Mid-May = Off-season?
4 seasons?
8 seasons?
Off-season?!
Kvikkjokk is in off-season now. Whether we consider the mainstream 4-season system or the Sámi 8-season system, most would agree Mid-May is the Spring season — and touristically speaking the off-season.
I do agree. But I also like to add a noteworthy side mark with respect to the off-season part.
It is true that ice is melting and thus that snow scooters or skiers cannot use the winter trails anymore. It is also true that summer trails are not ready yet for extensive hiking: too much melting snow water for a reliable trail network to be available. Hence, there is hardly any humans around in Kvikkjokk these days. We are seeing more foxes roaming around than humans, or even reindeer.
But for God’s sake, it would be an absolute misconception to argue Kvikkjokk has nothing to offer this time of year. In fact, you could argue now is the most beautiful time of the year.
There you go. I said it.
The sun. She is becoming ever more radiant: we’ve been having georgious sunny weather lately. Temperatures are becoming pleasant, even. No more need to worry about deeply freezing temperatures as soon as you step out of the door.

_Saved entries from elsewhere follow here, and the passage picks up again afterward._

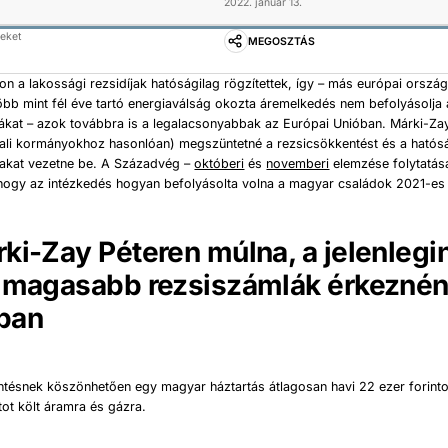
2022. január 13.
geket
MEGOSZTÁS
 a lakossági rezsidíjak hatóságilag rögzítettek, így – más európai orszá
bb mint fél éve tartó energiaválság okozta áremelkedés nem befolyásolja 
ifákat – azok továbbra is a legalacsonyabbak az Európai Unióban. Márki-Zay
ali kormányokhoz hasonlóan) megszüntetné a rezsicsökkentést és a hatósá
árakat vezetne be. A Századvég –
októberi
és
novemberi
elemzése folytatás
hogy az intézkedés hogyan befolyásolta volna a magyar családok 2021-es 
ki-Zay Péteren múlna, a jelenlegi
 magasabb rezsiszámlák érkeznén
ban
ntésnek köszönhetően egy magyar háztartás átlagosan havi 22 ezer forinto
tot költ áramra és gázra.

The sun is also staying out longer and longer given that the midnight sun is approaching rapidly. The light in the evening tends to have a mystical enchanting feel to it.

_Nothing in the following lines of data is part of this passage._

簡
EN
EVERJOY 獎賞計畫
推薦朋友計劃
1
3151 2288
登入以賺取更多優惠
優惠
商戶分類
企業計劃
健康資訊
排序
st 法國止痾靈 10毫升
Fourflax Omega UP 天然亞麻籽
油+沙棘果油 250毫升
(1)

The river. Whereas it may have felt like a rather modest water stream covered by ice just one month ago, it has now morphed into a thundering but astoundingly beautiful downhill water way. Blasting with explosive energy. You have to experience it to believe it. It might cleanse your chakras right on the spot. 😅
Hiking: the one hiking trail that is still accessible is the one to the main local hotspot — Snjnerak mountain. The view on the delta from above is truly stunning.
And what stands out on hikes these days: a myriad of little creeks emerging from the melting snow water. Their sound as well as their view are your zen meditation right there.

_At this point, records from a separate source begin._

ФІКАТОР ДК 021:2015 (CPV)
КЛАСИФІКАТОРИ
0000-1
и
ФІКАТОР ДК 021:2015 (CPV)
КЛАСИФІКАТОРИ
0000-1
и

And let’s not forget: Kvikkjokk is located amidst these gentle white mountain tops, right by a river and what seems to be a lake (but is just the river stretching out).
In other words, it is a natural heaven in and of itself. That is no less true this time of the year.
The peace. The vastness. The space.
The energy from all the surroundings is a major asset that tourists alike are paying big money for in other parts of the world. Given all this, I personally feel Kvikkjokk is a gem that has remained somewhat under the radar among the general public. And that might be even most true this time of the year.
Best of all: this immaculate beauty and vastness is to be enjoyed without the widely known invasive army of mosquitoes that is expected by mid June.
I’m telling you. This won’t last forever. Kvikkjokk in Spring might be a golden opportunity: come and witness it for yourself. Before the masses start crowding this place in the years to come.